Purpose: The exact etiology and pathogenesis of IBD is not well defined. In particular, colonic immune responses and the importance of specific pro-inflammatory cells remain controversial. However, the ubiquitous presence of eosinophils (EOS) in the gut submucosa together with hypotheses implicating EOS as potential regulators of the immune tissue microenvironment, suggest these cells may play a role in IBD patients. We tested the hypothesis that tissue biopsies from ulcerative colitis (UC) and Crohn's disease (CD) patients would display more robust EOS infiltrate associated with degranulation when compared to controls.
Methods: To validate our hypothesis, we used a novel anti-eosinophil peroxidase (EPO) mouse monoclonal antibody capable of reliably detecting both tissue EOS and evidence of released EPO using formalin-fixed paraffin-embedded tissues by immunohistochemistry. We assessed for tissue infiltration of EOS and the release of secondary granule proteins (i.e., degranulation) in colon biopsies from clinically-defined UC and CD pts compared to normal controls. Specifically, the extent of the EOS infiltration and the level of EOS activation (defined by degranulation) were tested as metrics of inflammation. All data are presented as mean ± SD.
Results: 5 patients with UC (mean age 42 ± 19 yrs, F80%), 5 patients with CD (mean age 44 ± 15 yrs, F50%), and 5 healthy patients (mean age 63 ± 12 yrs, F80%) were studied. The groups were not statistically different in terms of age or gender. This novel IHC assay confirmed that EOS are increased in IBD patients (i.e., relative to “normal” controls) and, these infiltrates are associated with significant levels of EOS degranulation.
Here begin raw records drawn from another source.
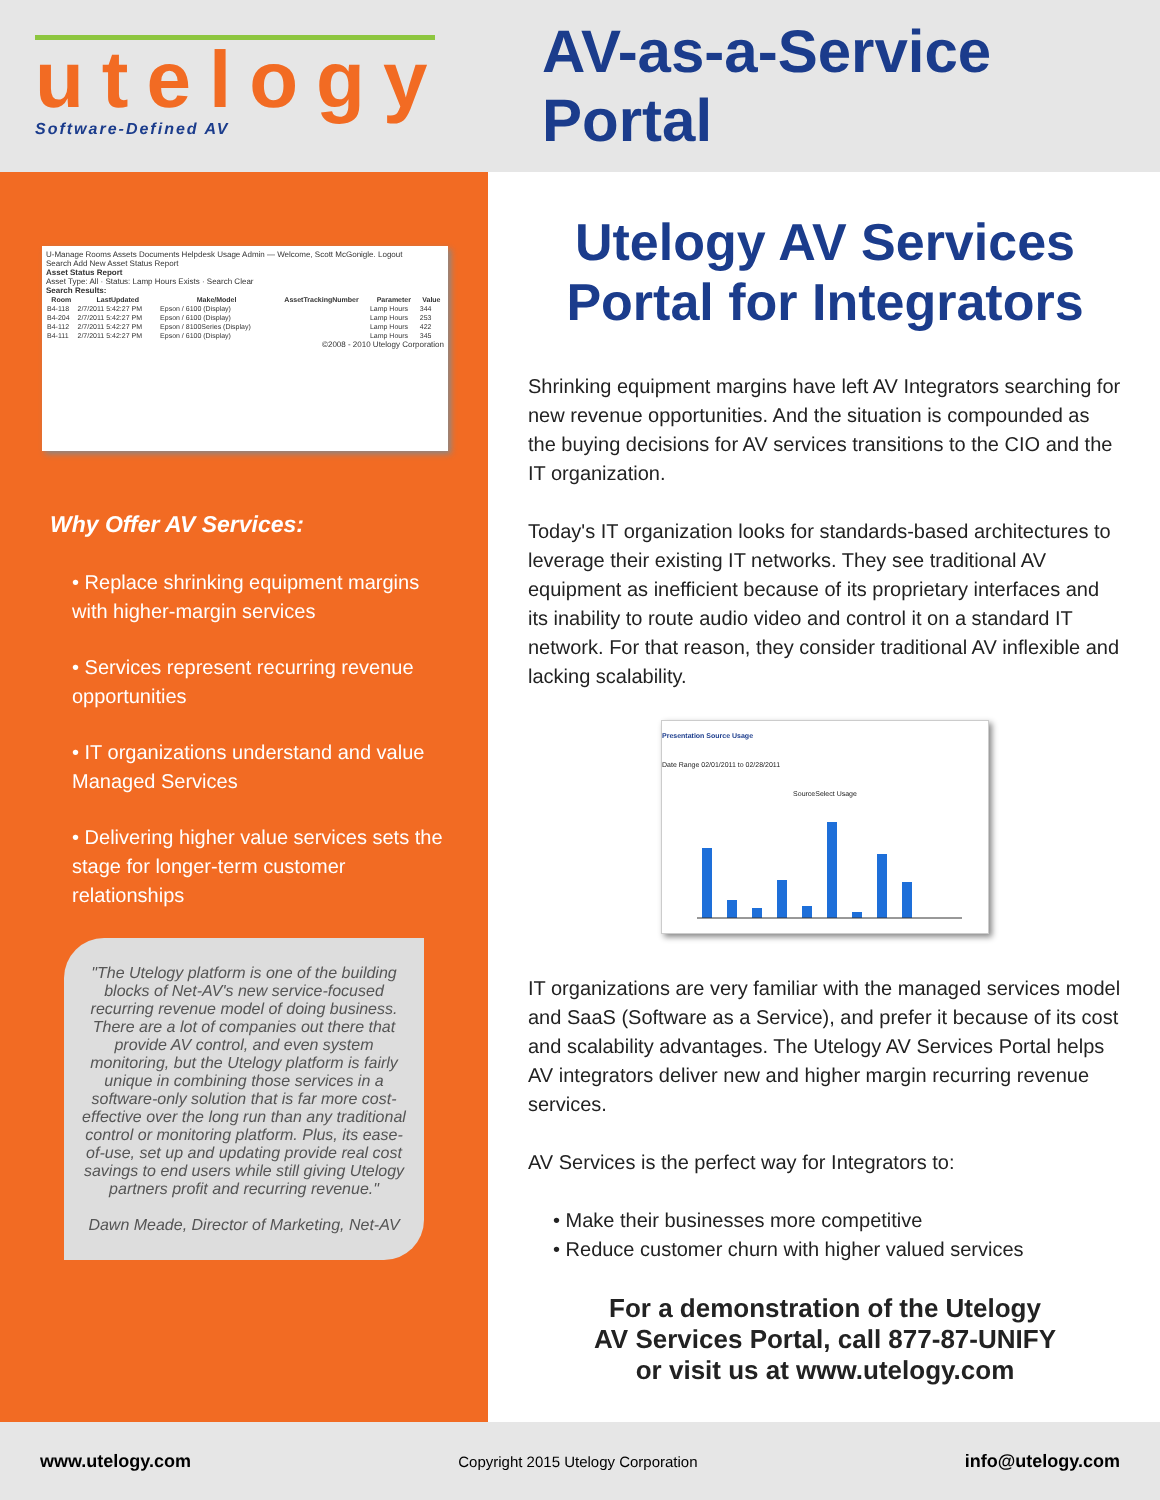utelogy
Software-Defined AV
AV-as-a-Service Portal
U-Manage Rooms Assets Documents Helpdesk Usage Admin — Welcome, Scott McGonigle. Logout
Search Add New Asset Status Report
Asset Status Report
Asset Type: All · Status: Lamp Hours Exists · Search Clear
Search Results:
| Room | LastUpdated | Make/Model | AssetTrackingNumber | Parameter | Value |
| --- | --- | --- | --- | --- | --- |
| B4-118 | 2/7/2011 5:42:27 PM | Epson / 6100 (Display) | | Lamp Hours | 344 |
| B4-204 | 2/7/2011 5:42:27 PM | Epson / 6100 (Display) | | Lamp Hours | 253 |
| B4-112 | 2/7/2011 5:42:27 PM | Epson / 8100Series (Display) | | Lamp Hours | 422 |
| B4-111 | 2/7/2011 5:42:27 PM | Epson / 6100 (Display) | | Lamp Hours | 345 |
©2008 - 2010 Utelogy Corporation
Why Offer AV Services:
• Replace shrinking equipment margins with higher-margin services
• Services represent recurring revenue opportunities
• IT organizations understand and value Managed Services
• Delivering higher value services sets the stage for longer-term customer relationships
"The Utelogy platform is one of the building blocks of Net-AV's new service-focused recurring revenue model of doing business. There are a lot of companies out there that provide AV control, and even system monitoring, but the Utelogy platform is fairly unique in combining those services in a software-only solution that is far more cost-effective over the long run than any traditional control or monitoring platform. Plus, its ease-of-use, set up and updating provide real cost savings to end users while still giving Utelogy partners profit and recurring revenue."
Dawn Meade, Director of Marketing, Net-AV
Utelogy AV Services Portal for Integrators
Shrinking equipment margins have left AV Integrators searching for new revenue opportunities. And the situation is compounded as the buying decisions for AV services transitions to the CIO and the IT organization.
Today's IT organization looks for standards-based architectures to leverage their existing IT networks. They see traditional AV equipment as inefficient because of its proprietary interfaces and its inability to route audio video and control it on a standard IT network. For that reason, they consider traditional AV inflexible and lacking scalability.
Presentation Source Usage
Date Range 02/01/2011 to 02/28/2011
SourceSelect Usage
IT organizations are very familiar with the managed services model and SaaS (Software as a Service), and prefer it because of its cost and scalability advantages. The Utelogy AV Services Portal helps AV integrators deliver new and higher margin recurring revenue services.
AV Services is the perfect way for Integrators to:
• Make their businesses more competitive
• Reduce customer churn with higher valued services
For a demonstration of the Utelogy
AV Services Portal, call 877-87-UNIFY
or visit us at www.utelogy.com
www.utelogy.com Copyright 2015 Utelogy Corporation info@utelogy.com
Interestingly, CD was associated with an intense and diffuse massive release of EOS granule protein compared to UC which was much more focal and patchy and less intense. UC patients also had a unique vascular ring pattern.
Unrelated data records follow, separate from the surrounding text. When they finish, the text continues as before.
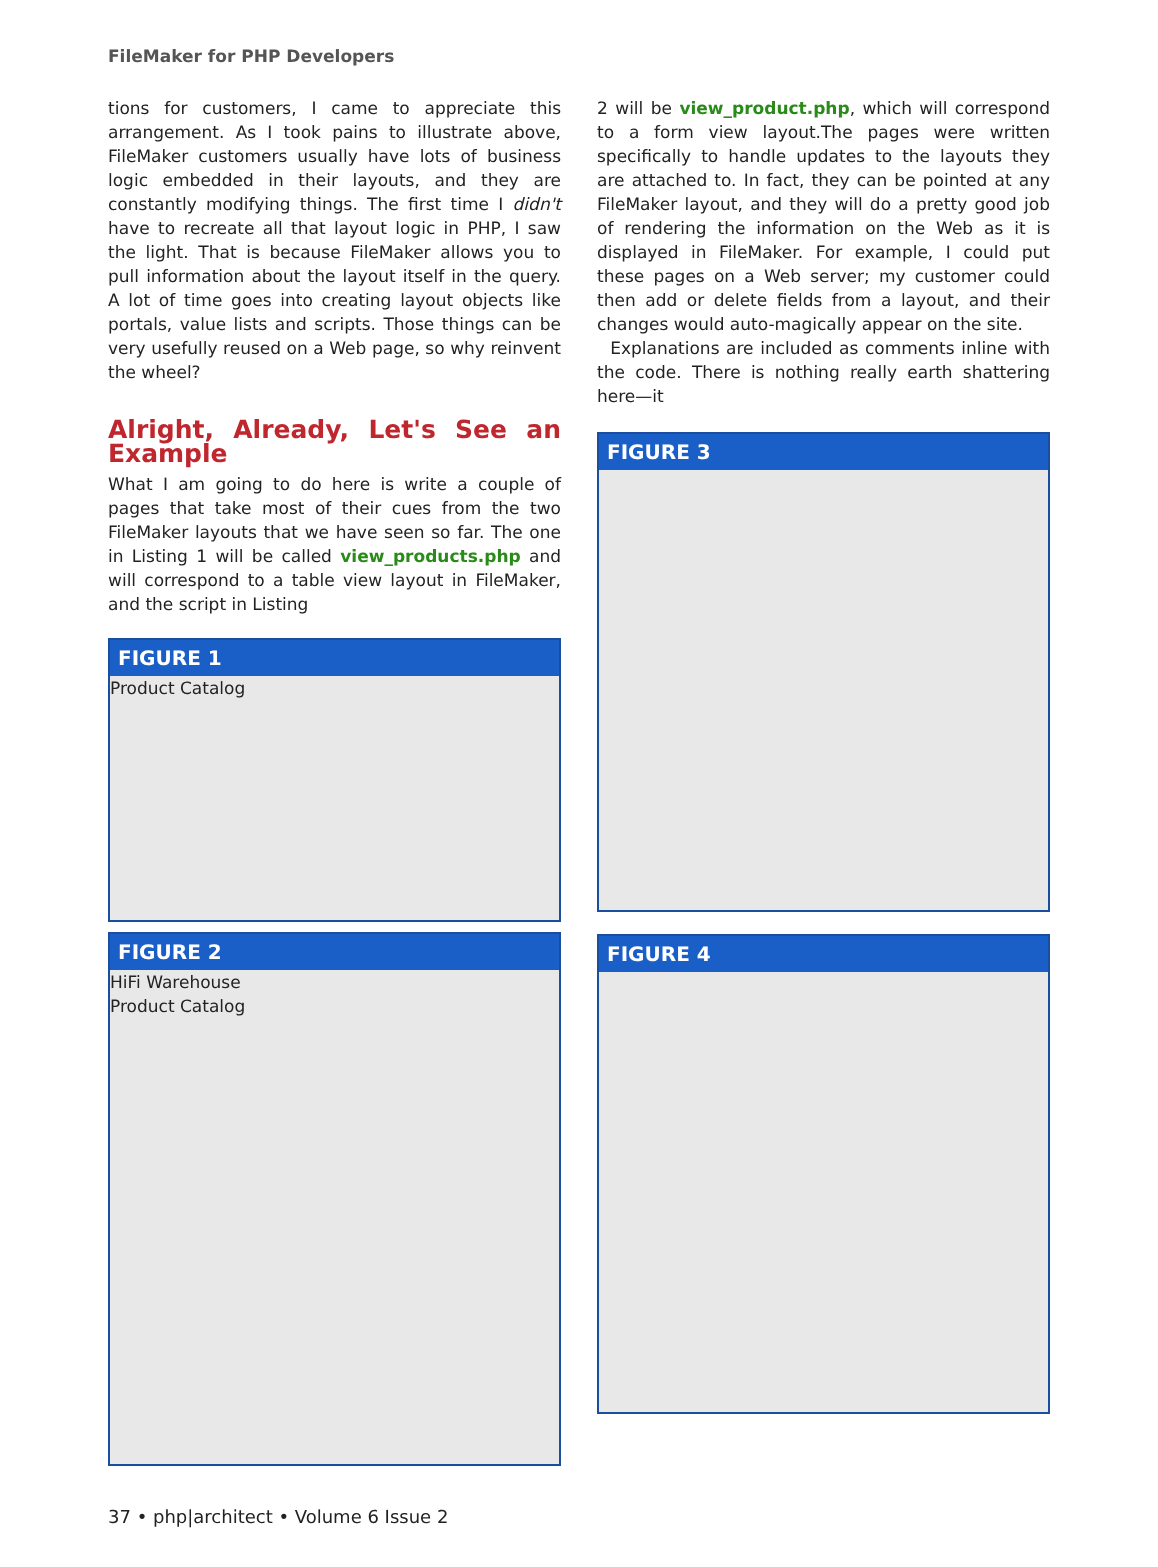FileMaker for PHP Developers
tions for customers, I came to appreciate this arrangement. As I took pains to illustrate above, FileMaker customers usually have lots of business logic embedded in their layouts, and they are constantly modifying things. The first time I didn't have to recreate all that layout logic in PHP, I saw the light. That is because FileMaker allows you to pull information about the layout itself in the query. A lot of time goes into creating layout objects like portals, value lists and scripts. Those things can be very usefully reused on a Web page, so why reinvent the wheel?
Alright, Already, Let's See an Example
What I am going to do here is write a couple of pages that take most of their cues from the two FileMaker layouts that we have seen so far. The one in Listing 1 will be called view_products.php and will correspond to a table view layout in FileMaker, and the script in Listing
FIGURE 1
Product Catalog
FIGURE 2
HiFi Warehouse
Product Catalog
2 will be view_product.php, which will correspond to a form view layout.The pages were written specifically to handle updates to the layouts they are attached to. In fact, they can be pointed at any FileMaker layout, and they will do a pretty good job of rendering the information on the Web as it is displayed in FileMaker. For example, I could put these pages on a Web server; my customer could then add or delete fields from a layout, and their changes would auto-magically appear on the site.
Explanations are included as comments inline with the code. There is nothing really earth shattering here—it
FIGURE 3
FIGURE 4
37 • php|architect • Volume 6 Issue 2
Conclusion: Our new anti-EPO monoclonal antibody-based assay demonstrates that IBD is associated with increased EOS and extensive degranulation. These results suggest that EOS activation may be an important component of immune/inflammatory responses in the colon of IBD patients, CD more than UC, and may have future implications in understanding the pathogenesis and treatment of these diseases.